Und dann kam das, was mich so nachdenklich stimmte. Mit elegantem Schwung, sich mehr aus Bodennähe lösend, glitten sie behende über Verhau und Draht und Minen hinweg nach drüben, jagten dem armen Insektlein nach, bis sie es erhascht hatten und kehrten zurück zum heimatlichen Schwalbennest, in dem weit-geöffnete hungrige Mäuler auf ihr Frühstück warteten.

Immer und immer wieder vollzog sich dieses Schauspiel vor meinen Augen. Und selbst, als drüben die Grenzer mit ihrem Hund auftauchten und sich etwas später auch auf unserer Seite eine Grenzstreife zeigte, ging, wie selbstverständlich, der Flug von hüben nach drüben weiter. Wohl kaum jemand von den Menschen zu beiden Seiten der Grenze hat das beobachtet, oder es war ihnen schon zu selbstverständlich geworden.

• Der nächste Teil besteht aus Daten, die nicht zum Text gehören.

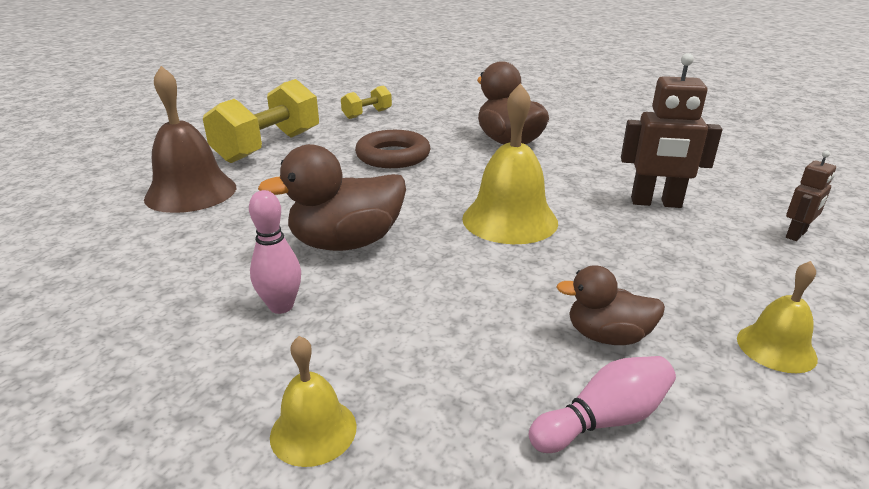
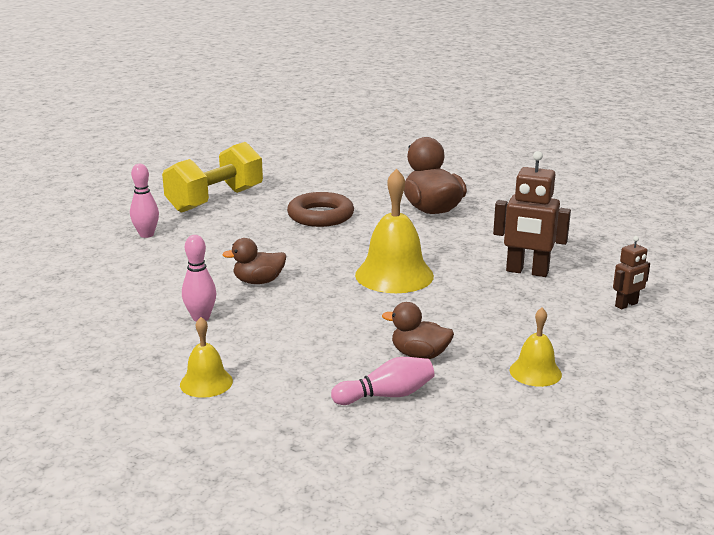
camera: 10 degrees right, 5 degrees down
(191, 192) = (146, 235): brown bell -> pink bowling pin
(346, 243) = (258, 281): brown duck -> brown duck, size x0.58
(367, 114) = (312, 174): yellow dumbbell -> none

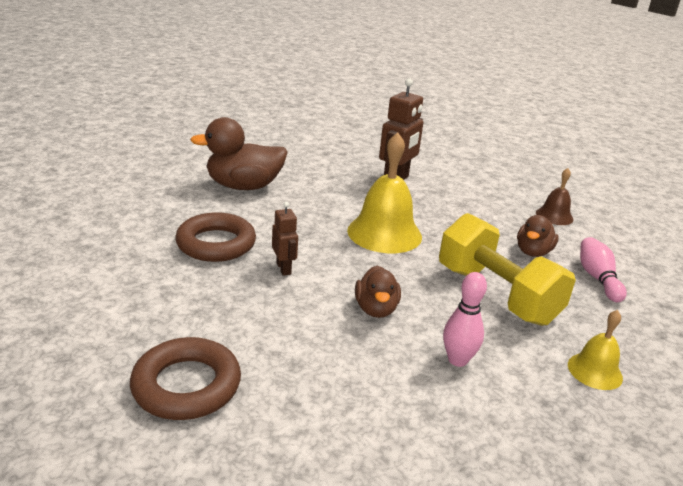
camera: 80 degrees left, 5 degrees up
(146, 235) = (186, 385): pink bowling pin -> brown ring
(215, 200) = (100, 309): yellow dumbbell -> yellow dumbbell (496, 295)
(535, 372) = (554, 216): yellow bell -> brown bell
(626, 305) = (458, 164): brown robot -> brown robot (284, 268)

Mir aber war es ein Anlaß zum besinnlichen Nachdenken. Und ich schäme mich nicht einzugestehen, daß mir Tränen über die Wangen rollten: Tränen der Ohnmacht und der Scham. Du, als denkender Mensch, stehst hier; wenn du auch nur einen Schritt weitergehst, bist du „drüben“. Die „Hüter der Staatsgrenze“ würden dich entweder festnehmen oder auf dich schießen oder dich zu umständlichem Verhör abführen. Es gibt für dich keine Möglichkeit, hier auf dieser blühenden Sommerwiese diesen Schritt nach drüben zu tun, ins Nachbardorf zu gehen, aus dessen Schornstein der Rauch aufsteigt und wo die Kinder sich genau wie bei uns zum Schulgang rüsten. Deinem alten Freund kannst du die Hand nicht drücken. Dort, in dem kleinen Haus am Hang, steht er am Fenster, die Hand leicht erhoben, als wolle er sie jeden Moment heben und mir einen frohen Morgengruß herüberwinken. Aber er tut es nicht. Er weiß es genau, wie auch ich, was diese unbedachte Bewegung für ihn bedeuten könnte. Und die Schwalben?

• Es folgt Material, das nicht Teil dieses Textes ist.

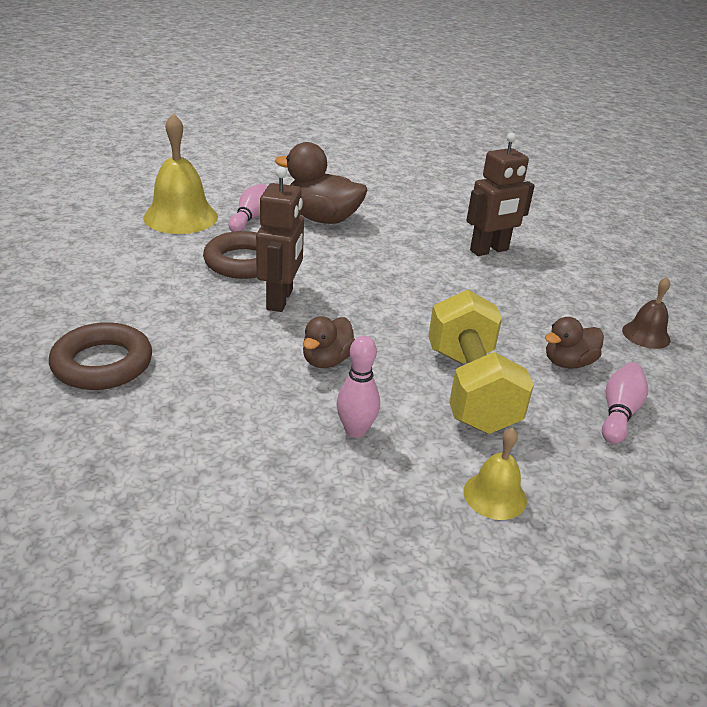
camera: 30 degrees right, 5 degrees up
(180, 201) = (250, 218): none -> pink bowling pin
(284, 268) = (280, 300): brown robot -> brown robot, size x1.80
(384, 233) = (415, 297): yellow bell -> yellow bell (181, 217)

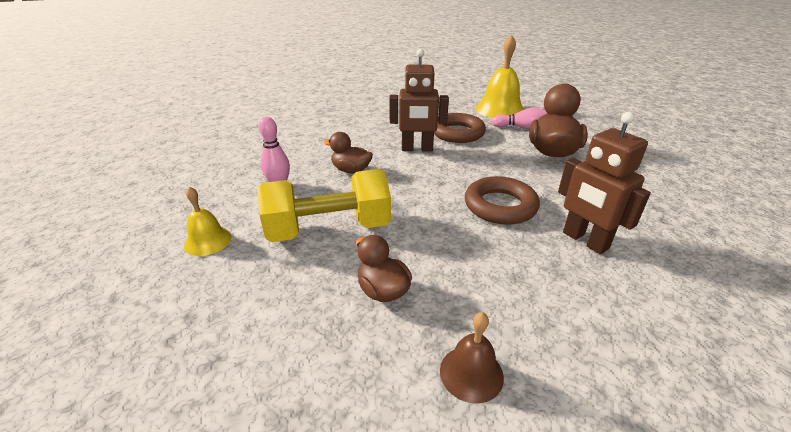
camera: 85 degrees right, 0 degrees up
(102, 364) = (332, 116): brown ring -> brown ring (500, 206)
(618, 413) = (303, 323): pink bowling pin -> none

Ach, was kümmern sie sich um dieses menschliche Gehabe! Für sie scheint hier wie dort die gleiche Sonne, weht die gleiche Luft, surren erwartungsfroh die gleichen Insekten; hier wie dort warten hungrige Schnäbel auf Nahrung! Und so werden in diesem Jahre „bundesrepublikanische“ Schwalben, wie seit Jahren schon, mit ostdeutschen Tierlein gefüttert, und mitteldeutschen Jungschwalben werden die bundesdeutschen Mücken genau so gut schmecken wie ihren westlichen Artgenossen. Im Herbst werden sie dann alle gemeinsam den Flug nach dem Süden antreten. In ihrem afrikanischen Winterquartier werden sie gemeinsam auf den Frühling warten, der sie heimwehvoll wieder zu uns führt. Doch wir Menschen werden weiter am Stacheldraht auf- und abgehen müssen; der Draht wird rostiger geworden sein, der Todesstrafen wieder frisch gepflügt werden. Die Grenze bleibt. Nur sie können sie überfliegen, wo und wann es ihnen immer gefällt.

Und wenn ich im nächsten Jahr dann wieder einmal komme . . . Ob mein alter Freund wieder am Fenster stehen wird, den Arm halb erhoben? Schwalben! Grüßt ihn noch einmal und immer wieder von mir!